Im not really sure why Jesus would have needed any sort of saddle in order to ride into town.  People rode horses and mules all the time in those days and probably few of them could afford or would have need of a saddle.  So the norm must have been for people just to ride bareback.   Im sure Jesus would have been happy enough to ride bareback.  But the disciples felt led to ' honour' him with a covering for the beast.    I wonder if this was because they secretly believed that Jesus was going down to Jerusalem to start an uprising.  To declare Himself as Messiah.  To establish an earthly Kingdom.     If you think about it, what the crowds were doing was throwing quite probably their only coat on the floor to be trampled on by a horse.    Put yourself in their shoes.   Picture your favourite coat.  Are you happy to throw it on the floor and let it be trampled on just because the guy next to you is doing the same??    There must have been some extraordinary atmosphere there that day and such an excitement in the air.

 In scripture garments often represent authority.  I think that people were spontaneously honouring the Jesus they loved, submitting to Him in a sacrificial gesture, full of belief that they were about to witness the rising of a great leader.   THE great leader.   The anticipation must have been palpable.  Sobering to realise that only five days later these adoring crowds had vanished and the coats were firmly returned to peoples backs.

Then there are the stones.   When Jesus said that if the people didnt praise Him then the stones would - I really believe He meant it!   And I SO wish the people had shut up so that the stones could have had a chance at praising Him.   What do stones sound like when they praise God?   Well what do you know?  I Googled it.  And here is what stones sound like    Awesome!!

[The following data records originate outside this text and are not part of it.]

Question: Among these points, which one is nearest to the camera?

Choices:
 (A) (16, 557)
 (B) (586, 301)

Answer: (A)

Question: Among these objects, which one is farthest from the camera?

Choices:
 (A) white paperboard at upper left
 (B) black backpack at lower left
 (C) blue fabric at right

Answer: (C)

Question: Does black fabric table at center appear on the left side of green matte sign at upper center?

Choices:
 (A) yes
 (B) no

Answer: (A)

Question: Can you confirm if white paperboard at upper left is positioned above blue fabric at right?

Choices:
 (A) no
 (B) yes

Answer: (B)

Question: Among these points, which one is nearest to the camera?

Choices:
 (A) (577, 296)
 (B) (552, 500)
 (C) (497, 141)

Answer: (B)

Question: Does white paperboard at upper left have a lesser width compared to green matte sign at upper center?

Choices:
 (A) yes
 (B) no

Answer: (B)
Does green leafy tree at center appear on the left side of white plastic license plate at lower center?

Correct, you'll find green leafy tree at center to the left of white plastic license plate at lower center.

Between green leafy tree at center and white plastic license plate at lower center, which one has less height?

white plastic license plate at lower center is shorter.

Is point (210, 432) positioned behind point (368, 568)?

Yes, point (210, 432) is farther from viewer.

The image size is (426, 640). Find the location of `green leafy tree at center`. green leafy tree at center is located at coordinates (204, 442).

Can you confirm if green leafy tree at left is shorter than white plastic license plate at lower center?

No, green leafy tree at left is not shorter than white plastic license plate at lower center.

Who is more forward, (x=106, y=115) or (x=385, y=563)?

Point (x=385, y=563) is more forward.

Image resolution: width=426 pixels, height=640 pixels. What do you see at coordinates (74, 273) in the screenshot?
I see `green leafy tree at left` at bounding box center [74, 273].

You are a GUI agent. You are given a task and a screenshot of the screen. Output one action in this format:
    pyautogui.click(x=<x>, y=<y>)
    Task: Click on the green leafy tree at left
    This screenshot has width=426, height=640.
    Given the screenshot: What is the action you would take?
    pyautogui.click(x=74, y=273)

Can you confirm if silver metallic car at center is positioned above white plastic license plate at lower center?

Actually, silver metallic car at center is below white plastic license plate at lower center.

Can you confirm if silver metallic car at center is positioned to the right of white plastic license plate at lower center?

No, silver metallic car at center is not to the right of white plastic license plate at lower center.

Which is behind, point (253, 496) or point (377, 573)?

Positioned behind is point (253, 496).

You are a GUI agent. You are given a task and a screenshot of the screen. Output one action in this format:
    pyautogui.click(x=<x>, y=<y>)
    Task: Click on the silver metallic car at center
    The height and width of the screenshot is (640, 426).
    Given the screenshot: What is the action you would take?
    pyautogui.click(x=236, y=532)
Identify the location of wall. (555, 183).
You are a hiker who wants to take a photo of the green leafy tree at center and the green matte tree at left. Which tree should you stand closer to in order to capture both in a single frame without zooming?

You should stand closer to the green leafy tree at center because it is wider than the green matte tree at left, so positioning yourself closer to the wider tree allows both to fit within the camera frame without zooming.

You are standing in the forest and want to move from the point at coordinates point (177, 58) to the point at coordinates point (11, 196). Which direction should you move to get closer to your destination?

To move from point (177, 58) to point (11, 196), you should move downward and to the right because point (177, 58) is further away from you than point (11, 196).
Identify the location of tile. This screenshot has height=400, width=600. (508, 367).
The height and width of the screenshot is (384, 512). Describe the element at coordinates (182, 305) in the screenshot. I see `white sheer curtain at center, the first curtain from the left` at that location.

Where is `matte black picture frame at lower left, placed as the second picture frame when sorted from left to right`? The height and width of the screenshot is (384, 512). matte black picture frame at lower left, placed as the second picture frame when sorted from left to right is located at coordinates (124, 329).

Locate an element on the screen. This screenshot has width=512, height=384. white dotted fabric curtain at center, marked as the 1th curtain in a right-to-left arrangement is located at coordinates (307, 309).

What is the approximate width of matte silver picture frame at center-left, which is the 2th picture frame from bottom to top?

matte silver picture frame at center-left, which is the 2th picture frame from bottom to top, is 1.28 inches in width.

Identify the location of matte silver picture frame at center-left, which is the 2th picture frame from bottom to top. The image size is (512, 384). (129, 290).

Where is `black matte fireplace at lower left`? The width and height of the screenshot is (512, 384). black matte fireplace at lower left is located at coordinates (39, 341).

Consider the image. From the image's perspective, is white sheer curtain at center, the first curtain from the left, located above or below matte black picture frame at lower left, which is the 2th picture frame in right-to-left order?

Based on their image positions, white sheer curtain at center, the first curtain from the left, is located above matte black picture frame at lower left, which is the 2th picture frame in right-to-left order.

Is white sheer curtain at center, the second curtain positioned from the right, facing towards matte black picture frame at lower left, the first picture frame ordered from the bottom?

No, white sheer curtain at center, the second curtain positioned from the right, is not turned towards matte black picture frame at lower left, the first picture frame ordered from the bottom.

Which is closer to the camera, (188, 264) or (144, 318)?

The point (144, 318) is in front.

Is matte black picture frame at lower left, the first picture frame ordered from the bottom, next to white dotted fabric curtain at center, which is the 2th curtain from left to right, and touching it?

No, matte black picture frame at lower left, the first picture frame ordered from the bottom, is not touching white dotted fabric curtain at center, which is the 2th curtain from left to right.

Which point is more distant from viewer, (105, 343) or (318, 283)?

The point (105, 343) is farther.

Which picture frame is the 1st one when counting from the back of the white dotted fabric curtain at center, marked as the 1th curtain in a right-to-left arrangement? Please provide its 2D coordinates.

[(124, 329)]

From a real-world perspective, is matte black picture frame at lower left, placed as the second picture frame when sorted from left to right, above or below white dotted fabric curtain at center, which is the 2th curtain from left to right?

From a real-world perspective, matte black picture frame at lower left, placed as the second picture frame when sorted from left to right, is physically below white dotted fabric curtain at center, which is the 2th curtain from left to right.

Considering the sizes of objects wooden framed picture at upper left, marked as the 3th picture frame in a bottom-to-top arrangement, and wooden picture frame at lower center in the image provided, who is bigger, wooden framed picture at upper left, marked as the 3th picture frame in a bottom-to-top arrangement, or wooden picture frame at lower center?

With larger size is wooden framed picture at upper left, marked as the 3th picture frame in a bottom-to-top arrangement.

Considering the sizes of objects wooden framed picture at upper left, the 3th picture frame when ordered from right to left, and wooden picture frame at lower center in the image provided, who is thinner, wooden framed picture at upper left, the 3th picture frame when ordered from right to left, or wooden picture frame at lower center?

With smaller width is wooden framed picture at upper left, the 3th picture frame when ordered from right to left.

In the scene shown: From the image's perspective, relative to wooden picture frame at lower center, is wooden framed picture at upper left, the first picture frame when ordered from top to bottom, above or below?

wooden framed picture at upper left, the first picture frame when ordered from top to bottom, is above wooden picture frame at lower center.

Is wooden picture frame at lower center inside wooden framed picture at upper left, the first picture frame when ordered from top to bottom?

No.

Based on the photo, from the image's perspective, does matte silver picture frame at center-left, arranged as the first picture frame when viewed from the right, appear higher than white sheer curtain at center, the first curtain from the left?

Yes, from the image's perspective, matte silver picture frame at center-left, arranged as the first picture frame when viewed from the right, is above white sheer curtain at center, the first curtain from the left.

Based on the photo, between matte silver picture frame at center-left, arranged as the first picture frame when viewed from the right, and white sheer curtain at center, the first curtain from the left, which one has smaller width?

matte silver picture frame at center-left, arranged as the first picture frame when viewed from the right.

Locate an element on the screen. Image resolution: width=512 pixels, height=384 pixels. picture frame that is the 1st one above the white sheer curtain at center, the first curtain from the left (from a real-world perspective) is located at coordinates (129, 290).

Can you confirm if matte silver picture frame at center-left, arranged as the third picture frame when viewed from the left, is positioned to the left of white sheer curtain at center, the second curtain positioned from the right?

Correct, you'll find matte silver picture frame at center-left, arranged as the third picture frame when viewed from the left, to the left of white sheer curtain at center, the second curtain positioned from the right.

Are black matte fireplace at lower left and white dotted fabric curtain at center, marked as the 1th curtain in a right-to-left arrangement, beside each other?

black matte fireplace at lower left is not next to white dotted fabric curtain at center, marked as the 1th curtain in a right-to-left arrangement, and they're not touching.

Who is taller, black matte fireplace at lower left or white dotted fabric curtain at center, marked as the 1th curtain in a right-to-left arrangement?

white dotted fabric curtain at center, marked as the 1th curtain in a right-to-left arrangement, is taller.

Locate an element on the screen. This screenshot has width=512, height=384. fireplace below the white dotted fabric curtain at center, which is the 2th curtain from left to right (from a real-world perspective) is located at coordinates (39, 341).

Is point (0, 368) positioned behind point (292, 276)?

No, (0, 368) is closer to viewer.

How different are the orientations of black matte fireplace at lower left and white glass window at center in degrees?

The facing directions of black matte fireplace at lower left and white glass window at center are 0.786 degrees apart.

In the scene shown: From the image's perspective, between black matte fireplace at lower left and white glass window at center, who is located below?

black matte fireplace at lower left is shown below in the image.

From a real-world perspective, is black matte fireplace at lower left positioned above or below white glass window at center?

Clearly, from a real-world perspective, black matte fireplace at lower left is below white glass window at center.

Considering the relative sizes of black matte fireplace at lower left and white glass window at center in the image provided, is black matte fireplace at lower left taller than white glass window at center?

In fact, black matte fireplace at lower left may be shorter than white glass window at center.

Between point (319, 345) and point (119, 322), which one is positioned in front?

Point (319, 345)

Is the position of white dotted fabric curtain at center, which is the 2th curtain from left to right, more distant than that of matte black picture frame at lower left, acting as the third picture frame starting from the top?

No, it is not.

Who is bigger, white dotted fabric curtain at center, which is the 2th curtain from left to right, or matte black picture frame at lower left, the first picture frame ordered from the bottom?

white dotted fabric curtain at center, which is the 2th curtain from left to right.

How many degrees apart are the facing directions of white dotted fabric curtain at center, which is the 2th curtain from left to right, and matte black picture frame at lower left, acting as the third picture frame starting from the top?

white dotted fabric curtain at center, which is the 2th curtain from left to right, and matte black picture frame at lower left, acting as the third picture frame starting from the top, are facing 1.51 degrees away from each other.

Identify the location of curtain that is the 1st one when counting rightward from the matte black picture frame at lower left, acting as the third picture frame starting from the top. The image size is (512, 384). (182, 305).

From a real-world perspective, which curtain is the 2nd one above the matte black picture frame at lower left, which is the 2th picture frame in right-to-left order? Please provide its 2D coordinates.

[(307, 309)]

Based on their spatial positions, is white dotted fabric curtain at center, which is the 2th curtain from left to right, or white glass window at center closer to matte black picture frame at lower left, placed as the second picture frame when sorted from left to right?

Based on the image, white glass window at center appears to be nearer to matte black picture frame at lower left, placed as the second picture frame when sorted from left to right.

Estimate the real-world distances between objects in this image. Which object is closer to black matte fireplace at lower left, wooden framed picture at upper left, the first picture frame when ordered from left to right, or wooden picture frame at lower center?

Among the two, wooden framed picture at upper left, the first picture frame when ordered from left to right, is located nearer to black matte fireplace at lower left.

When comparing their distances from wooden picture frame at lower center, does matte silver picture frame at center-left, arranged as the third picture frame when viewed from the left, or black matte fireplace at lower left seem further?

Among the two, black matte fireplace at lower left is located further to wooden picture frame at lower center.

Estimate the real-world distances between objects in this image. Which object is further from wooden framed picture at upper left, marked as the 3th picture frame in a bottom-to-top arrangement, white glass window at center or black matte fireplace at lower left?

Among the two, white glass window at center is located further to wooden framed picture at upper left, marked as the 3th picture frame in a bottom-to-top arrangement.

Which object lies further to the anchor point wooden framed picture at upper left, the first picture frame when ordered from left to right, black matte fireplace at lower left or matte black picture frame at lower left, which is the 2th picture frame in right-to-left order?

https://www.youtube.com/watch?v=nUaPeyxjKgE

and

https://www.youtube.com/watch?v=NBfrLoBpsIQ

What I love about science is that the more it probes, the more it discovers about how exquisitely the world is made.   We now know that whales sing songs and dolphins communicate over miles of ocean.  We can hear the tones in the buzz of a bee and the sounds of cells dividing in the leaf of a tree.   I recently heard on the radio the sound made by a black hole in space!!    Scientists have been able to record the singing of the stars for a while now.   The whole of the universe is indeed giving God praise.   All the time.   The Psalmist couldnt possibly have known it but he was so right when he said in Psalm 96


Let the heavens rejoice, let the earth be glad;
    let the sea resound, and all that is in it.
12 Let the fields be jubilant, and everything in them;
    let all the trees of the forest sing for joy.
13 Let all creation rejoice before the Lord, for he comes,
    he comes to judge the earth.
He will judge the world in righteousness
    and the peoples in his faithfulness.

We know what lay ahead of Jesus on Palm Sunday and so did He.  But those around and with Him didnt.  They were caught up in the excitement of the Festival and the possibility that Jesus was going to Jerusalem to take His place as Messiah.  It is all too easy to misread the signs.  To gloss over the uncomfortable truth because it doesnt make sense to us and to grasp on to our own understanding.   We all do it all the time.    How we need those spiritual gifts of knowledge and discernment so that we can read the signs of the times and not miss what God is really doing.   Let us not be carried along by a crowd which is praising God one minute and shouting ' crucify' the next ; honouring and submitting on Sunday and vanishing into the background on Friday when its time to stand up and be counted.